The north Cumbrian village of Drumburgh is situated 8 miles (13 kilometres) to the northwest of Carlisle and stands on the course of Hadrian's Wall, near to Burgh-by-Sands. The village lies in the old Barony of Burgh, dating from 1092. The barony was a bulwark against the Scots invading across the Solway.

The village's name means 'Ridge near the fort' and derives from the Brtythonic Celtic once spoken widely in the north of England combined with the Anglo-Saxon word 'Burgh'.

Coggabata Roman fort was located opposite a ford over the Solway, the site has been both partially built over by modern housing. The antiquarian John Leland visited the site in 1539 and commented that stone from the wall had been taken to use for buildings in Drumburgh. Excavations carried out in the early twentieth century by Haverfield, revealed the width of the Wall foundations at Drumburgh to be 9½ feet wide. It also determined that Drumburgh fort was added to the Wall following its original completion.

Drumburgh Moss Nature Reserve ( OS Grid reference- NY 255 586 ) which lies to the south of the village, is one of four peat bogs on the south side of the Solway estuary, which together are considered the best in England.
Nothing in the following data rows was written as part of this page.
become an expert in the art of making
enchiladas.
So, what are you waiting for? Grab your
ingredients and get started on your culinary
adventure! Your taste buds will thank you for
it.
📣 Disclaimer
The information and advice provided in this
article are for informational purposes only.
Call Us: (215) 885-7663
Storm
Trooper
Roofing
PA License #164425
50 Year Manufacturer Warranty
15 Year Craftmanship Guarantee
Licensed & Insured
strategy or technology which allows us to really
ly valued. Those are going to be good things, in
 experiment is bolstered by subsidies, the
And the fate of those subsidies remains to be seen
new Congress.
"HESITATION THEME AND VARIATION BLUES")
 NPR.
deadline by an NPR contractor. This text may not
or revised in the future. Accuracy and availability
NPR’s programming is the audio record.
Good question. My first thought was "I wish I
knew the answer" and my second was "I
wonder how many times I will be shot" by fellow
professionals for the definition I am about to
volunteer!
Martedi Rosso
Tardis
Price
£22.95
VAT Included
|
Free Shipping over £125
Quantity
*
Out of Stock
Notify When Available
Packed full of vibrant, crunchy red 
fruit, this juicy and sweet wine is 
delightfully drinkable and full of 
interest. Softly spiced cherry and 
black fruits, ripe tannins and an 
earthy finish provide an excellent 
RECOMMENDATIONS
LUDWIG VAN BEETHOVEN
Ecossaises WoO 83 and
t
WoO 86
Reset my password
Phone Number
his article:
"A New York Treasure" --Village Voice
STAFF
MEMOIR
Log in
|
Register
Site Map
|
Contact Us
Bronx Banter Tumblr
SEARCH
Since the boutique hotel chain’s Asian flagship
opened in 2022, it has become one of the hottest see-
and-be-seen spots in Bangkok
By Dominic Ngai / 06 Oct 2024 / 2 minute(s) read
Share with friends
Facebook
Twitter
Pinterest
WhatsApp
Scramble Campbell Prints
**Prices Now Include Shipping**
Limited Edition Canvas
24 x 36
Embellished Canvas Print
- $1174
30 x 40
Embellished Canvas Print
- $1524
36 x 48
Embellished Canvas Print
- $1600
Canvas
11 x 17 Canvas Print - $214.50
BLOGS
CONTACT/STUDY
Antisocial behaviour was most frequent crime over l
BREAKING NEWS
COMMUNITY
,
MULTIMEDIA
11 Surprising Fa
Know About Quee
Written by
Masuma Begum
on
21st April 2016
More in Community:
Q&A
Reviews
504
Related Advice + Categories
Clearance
The reserve was purchased by the Cumbria Wildlife Trust in 1981. The moss a site of international importance, dominated by an expanse of lowland raised mire, one of Western europes's most threatened habitats. The nature reserve, is a haven for all sorts of wildlife, curlew and red grouse and redshank breed there, short-eared owls, adders and roe deer can be sighted. In winter the nature reserve often plays host to small numbers of geese from the huge flocks on the Solway. Waymarked trails provide a way to safely explore the peat bog.

Drumburgh Castle

Thomas Lord Dacre constructed a red sandstone pele tower at Drumburgh, situated opposite one of the fords across the Solway Firth, in the sixteenth century. Known as Drumburgh Castle, Dacre's coat of arms (pictured below right) and his initials are proudly displayed over the first floor entrance.

The pele tower was built to provide defence against Scottish invasion, Drumburgh Castle formed a unit in a line of English strongholds which guarded the nearby Scottish Border.
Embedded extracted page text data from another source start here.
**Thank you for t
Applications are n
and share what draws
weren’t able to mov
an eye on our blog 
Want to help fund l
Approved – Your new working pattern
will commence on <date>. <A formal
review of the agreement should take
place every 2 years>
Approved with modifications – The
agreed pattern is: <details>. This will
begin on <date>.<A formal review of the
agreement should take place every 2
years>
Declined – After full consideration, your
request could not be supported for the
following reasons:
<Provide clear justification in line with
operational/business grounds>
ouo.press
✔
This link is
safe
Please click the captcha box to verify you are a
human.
Dacre (1467 - 1525) was a deputy to the Lord Warden of the Marches, an officer on the border with Scotland. He and his forces served under Thomas Howard, Earl of Surrey at the Battle of Flodden Fieldin 1513, where the invading army of King James IV of Scotland was crushingly defeated and its king killed.

The rectangular stone building measures 22.9 metres in length and is 8.2 metres wide. The walls are 1.2 metres thick. The pele tower was built using stones taken from nearby Hadrian's Wall, parts of what is believed to be a Roman shrine are incorporated into the stonework outside the doorway on the first floor.

Licence to crenellate the tower which previosly occupied the site had been granted by King Edward II in 1307 to Robert le Brun. A ditch to the west and south is probably the only surviving evidence for this original building.

In the fifteenth century the property passed by marriage to Jacob Harington. By 1480 the building was in a ruinous state. It again needed urgent repairs in 1580 and by 1593.

In 1678 the Duke of Norfolk sold the building to John Aglionby who made further alterations to the building and by 1696 Sir John Lowther was the owner and during his time alteration works were carried out. After a long period of neglect it was fully restored as a private dwelling in the 1970s.